Through the rift of the buildings we caught our first glimpse of the dying city.
“That was Market street,” said the San Francisco man, softly.
He pointed across a vast black plain, hundreds of acres in extent, to a row of haggard, gaunt specters that did seem to be in two lines like a street.
“There’s the City Hall,” he said, tremulously, pointing to a large dome surmounting a pile of ruins and surrounded like some hellish island with vast stretches of smouldering ashes and twisted iron girders.
The San Francisco man found a tottering, blackened pile of wall that he said was Mechanic’s Pavilion, and a sort of thin peak of brick that he said was the new Bell Theater.

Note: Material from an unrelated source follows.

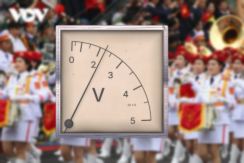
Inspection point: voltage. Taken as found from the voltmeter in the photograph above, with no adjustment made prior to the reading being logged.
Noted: 2.25 V
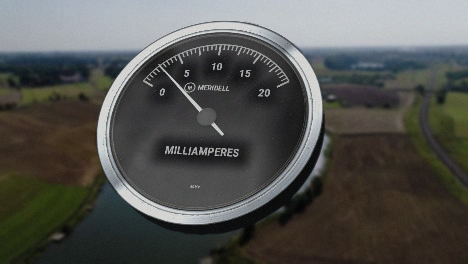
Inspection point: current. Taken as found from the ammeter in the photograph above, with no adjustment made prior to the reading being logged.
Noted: 2.5 mA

He would go over the town from the top of the hill and torture himself trying to locate San Francisco’s splendid landmarks in these acres of ash heaps.
Down in the middle of the city I found two young men in a violent argument over the location of Market street in the ashes.
At the pretty little park, Fell and Steiner streets, we came upon one of the strange little cities of refugees. I should pronounce this one of the most select residence districts of San Francisco now. It is the only home of hundreds upon hundreds of once well-to-do San Francisco people now ruined.
It was heart-rending to see the women tidying things up and trying to invent new ideas for attractive homes—trying to make their homes look better than their neighbors’, just as they did before.
Some women made odd little bowers of two blankets and a sheet tent.